[Given exercise] Read the passage on obedience in religious community and decide whether each statement agrees with it, answering yes or no and quoting the deciding words: (a) the ideal community would need no superior; (b) the member who helps the community seek the will of God is placed over it; (c) a community whose links of cohesion are too weak for consensus is only an imaginary case.

Christian obedience consists in accepting
the will of God as one's own. Obedience in a community or coenobitical life
consists in accepting to read the will of God in one's brothers, in admitting
to be conditioned by a Community of brothers in one's spiritual conduct. The
ideal community-the one where people would be "one heart and one spirit"
-- would, of course, need no superior, for it would live its obedience in
a complete and continual consensus. (The submission to hierarchical authority,
which was given by Christ to the Apostles and to their successors, is a question
of another sort altogether.) But as the ideal Community does not exist, our
religious communities normally must have in their midst - and I emphasize
in their midst and not over them -- a member of the fraternity to whom they confide the
role of helping the community in its search for the will of God, and of guiding
it in the up-building of that consensus.
And in contrast
to the ideal community, there is to be found the community -- and it is not
at all an imaginary situation -- where the existence of the communion and
the links of cohesion are so weak or inexistent that the consensus, and even
the search of such consensus, or the common effort to heed the Word of God,
would not be possible. The only solution in this case would be to hand over
to someone the business of making decisions in the name of all... which corresponds
more or less to the notion quite commonly held of authority and obedience.
But isn't that a case of erecting into a system a way of exercising "authority"
required by the abnormal situation of a community life in a state of degeneracy?
"You know that among the pagans the rulers lord it over them and their
great men make their authority felt. This is not to happen among you."
(Mt. 20:25-26).
In a community
where community life is lived intensely enough, the role of the "superior,"

[Collected material]
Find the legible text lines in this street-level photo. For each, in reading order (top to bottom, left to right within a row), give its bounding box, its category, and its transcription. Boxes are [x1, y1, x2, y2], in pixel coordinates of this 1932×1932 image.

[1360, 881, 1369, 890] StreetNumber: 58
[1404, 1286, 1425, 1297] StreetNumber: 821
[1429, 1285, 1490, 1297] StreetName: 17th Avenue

[Output of the task]
(a) Yes: "would, of course, need no superior"
(b) No: "in their midst and not over them"
(c) No: "it is not at all an imaginary situation"